Das Konzert sollte am 14. September in der Kathedrale von Santa Croce stattfinden. Niccolò und Carlo hatten also noch einige Tage Zeit, sich in der Herberge einzurichten. Allerdings wartete auf den jungen Violinisten eine Prüfung, der alle unterzogen wurden, die an dem heiligen Ort musizieren wollten. Da sich Niccolò allen überlegen fühlte, übte er nicht eine Minute. „Was verstehen die Prüfer vom berühmten und großen Hochamt von Santa Croce schon von Musik?“, sagte er sich. „Von meiner Musik und meinem unerreichbaren Spiel verstehen sie absolut nichts! Ich werde sie mit zwei Bogenstrichen mundtot machen.“
Er hatte freilich nicht damit gerechnet, wegen seines langen und straff gespannten Bogens und seiner eigenwilligen Haltung, mit der die Geige ansetzte, verlacht zu werden. Als er einen kichernden Prüfer fragte, warum er von der alten italienischen Geigenschule in der Tradition von Tartini nichts hielte, da er doch als Mitglied des verehrungswürdigen Hochamts bestimmt ein Anhänger der verehrungswürdigen Tradition im Allgemeinen sei, erntete er vom Prüfer einen vernichtenden Blick. Angesichts dieses Blickes senkte Niccolò die Geige, so tief er konnte, setzte seinen straff gespannten Bogen an und spielte die Variationen über „La Carmagnola“.
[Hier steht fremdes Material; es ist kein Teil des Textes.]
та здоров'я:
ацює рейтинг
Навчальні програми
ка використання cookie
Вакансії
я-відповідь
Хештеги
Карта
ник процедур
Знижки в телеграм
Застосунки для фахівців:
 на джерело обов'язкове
Was er sich ursprünglich vorgenommen hatte – Jury und andere Musiker mundtot zu machen –, erreichte er dank dieser Variationen. In alternierenden Läufen auf der E-Saite und auf der vierten Saite stellte er zwei Klangfarben gegenüber und gebrauchte häufig Doppelgriffe, was manchen Prüfer glauben ließ, es spielten zwei Geigen. Die folgenden vierzehn Variationen brachten ihm gigantischen Beifall und nahmen den anderen Kandidaten den Wind aus den Segeln. Keiner von ihnen hatte noch den Mut, sich nach Paganini hören zu lassen.
„Warum hast du ‚La Carmagnola‘ gewählt?“ Carlos Augenbrauen zuckten. „In Genua mag das angehen, weil wir die Ideale der französischen Revolution zu unseren eigenen gemacht haben. Aber hier in Lucca …?“
„Auch in Lucca gibt es Jakobiner, Carlo mio! Ganz blöde sind die hier nicht. Denk an Napoleons Worte: Es gab gute Jakobiner, und es gab eine Zeit, in der jeder intelligente Mann zwangsläufig Jakobiner war.“
„Und du, Niccolò, bist auch einer?“
Niccolò zuckte mit den Achseln. Im selben Moment schon hörte er nicht mehr zu. Er dachte an das Fest in der Kathedrale und lächelte in sich hinein. Das diebische Verlangen erregte ihn, den hochverehrungswürdigen Gottesdienern eine Lektion zu erteilen.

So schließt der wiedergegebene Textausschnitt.